**Задания**
A) Ответьте на вопросы по отрывку о Фредди:
(i) Сколько лет было брату Мишке?
(ii) Какие имена родителей Фредди называл комментатор?
(iii) На каком языке проходила служба на похоронах?
B) Пожалуйста, повторите дословно фрагмент из отрывка о Фредди, начиная со слов «Умер Фредди 24-го» и заканчивая словами «англичан, не понять.».
C) Продолжите отрывок о Фредди с того места, на котором он заканчивается.

**Текст для чтения**

★ ★ ★ ★ ★ ★ ★

Умер Фредди 24-го ночью, и сейчас мне совершенно непонятно, как я могла дожить до двух часов следующего дня, не услышав об этом. Но факт: я узнала, только когда мой семнадцатилетний брат Мишка пришел из школы с перевернутым лицом. Я горестно заахала, и он как-то задумчиво и странно сказал: «Вот видишь», а на мой вопросительный взгляд рассказал, что его одноклассники реагировали на известие в таком духе: «Фредди умер – это, в принципе, довольно грустно (it's quite sad, actually)». А я же знаю, говорил Мишка, что у них сердце кровью обливается! Нет, никогда нам их, англичан, не понять.

Через пару дней по телевизору был репортаж о похоронах. Несколько раз камера с видимой неохотой переключалась с Элтона Джона и Брайана Мея на стариков-родителей Фредди, которые трогательно держались за руки и, казалось, были единственными, кто понимал, что происходит (служба проходила по зороастрийскому обряду на авестийском языке). Комментатор всякий раз с каким-то сомнением произносил их короткие имена – Боми и Джер – и начинал торопливо объяснять, что вот, леди и джентльмены, они же парсы, а парсы, если кто не знает, это… Я, помню, напряженно думала тогда: интересно, называли они своего повзрослевшего сына его настоящим именем Фарух или все-таки перешли на Фредди, и что эти «строгие зороастрийцы», как говорили о них в прессе, вообще думали о его жизни, и о его смерти, и, например, о моем любимом клипе «Living On My Own», где Фарух – в мундире c галунами и лосинах – испускает сногсшибательные рулады в объятьях выразительной толпы трансвеститов? Что они про все это думали?

★ ★ ★ ★ ★ ★ ★

**Блок данных**
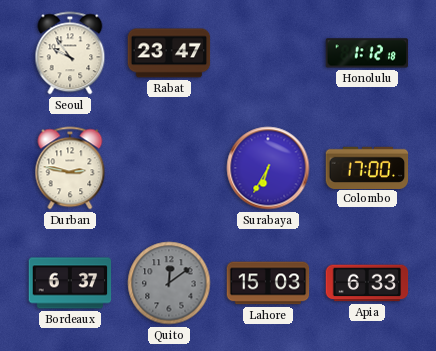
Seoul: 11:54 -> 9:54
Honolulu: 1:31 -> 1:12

★ ★ ★ ★ ★ ★ ★

**Ответы**
A)
(i) Семнадцать лет.
(ii) Боми и Джер.
(iii) На авестийском языке.

B)
Умер Фредди 24-го ночью, и сейчас мне совершенно непонятно, как я могла дожить до двух часов следующего дня, не услышав об этом. Но факт: я узнала, только когда мой семнадцатилетний брат Мишка пришел из школы с перевернутым лицом. Я горестно заахала, и он как-то задумчиво и странно сказал: «Вот видишь», а на мой вопросительный взгляд рассказал, что его одноклассники реагировали на известие в таком духе: «Фредди умер – это, в принципе, довольно грустно (it's quite sad, actually)». А я же знаю, говорил Мишка, что у них сердце кровью обливается! Нет, никогда нам их, англичан, не понять.

C)
Я сама странным образом ничего особенного про это не думала. Этот клип и, например, «I Want To Break Free», где усатый Фредди в чулках, кожаной мини-юбке и с высоким бюстом ожесточенно пылесосит, распевая песнь бунтующей домохозяйки, к тому времени много раз крутили по отечественному телевидению. (Тогда по телевизору вообще показывали кучи видеоклипов – открывшийся в 1989 году канал 2×2 полностью из них состоял, – а Queen как-то особенно много показывали.) Но для нас эпатажность и вообще необычность этого никак не отличалась от необычности, скажем, «Триллера» Майкла Джексона, который почему-то показывали реже, или клипа Питера Гэбриела «Sledgehammer», который когда-то совершенно поразил мое воображение. Все это – вместе с уймой книг, фильмов, музык и журналов свалившееся на нас в конце перестройки – было так ярко и захватывающе, что любая «странность» укладывалась просто в ощущение этой невероятной новизны и не требовала никакой дополнительной трактовки и сортировки. И в этом была неизвестная мне ни до, ни после и ни в каком другом месте свобода.

Непохожесть той свободы не означает, конечно, что в ней не было ущерба. И многие скажут, что происходящим с нами сегодня мы за этот ущерб и расплачиваемся: «Тем, кому было нечем кормить детей, наплевать было на свободу слова и прочие подобные свободы, а тем, кто тогда этими свободами наслаждался, наплевать было на обездоленных и покалеченных новым порядком – за это они сейчас и расплачиваются». Но об этом уже говорено-переговорено (по большей части совершенно безрезультатно), а я сейчас о другом. О специфике этой тогдашней свободы. О том, что она отличалась не только от российской несвободы до и после, но и от западной зарегулированной свободы. В девяностнической России не было ни рамок политкорректности (я сейчас опять же не говорю о том, хорошо это или плохо), ни западного «пакетного мышления» (для примера: любовь к современному левому искусству, соединенная с «ура-капиталистическими» экономическими взглядами, никого не удивляла), ни западного культа успеха (успехом была сама жизнь здесь и сейчас). И, возможно, самым прекрасным, самым «правильным» то время было для восприятия кино и музыки. Можно сказать – искусства вообще, но кино и музыки особенно. Они на короткий момент оказались для нас просто кино и музыкой, а не, скажем, «гей»-музыкой или «феминистским» кино. (Queen здесь, конечно, плохой пример, это все же вполне мейнстримная рок-группа, несмотря на пристрастия своего лидера, но мы тогда и Pet Shop Boys, да что там – Bronski Beat воспринимали без всякой «маркировки».)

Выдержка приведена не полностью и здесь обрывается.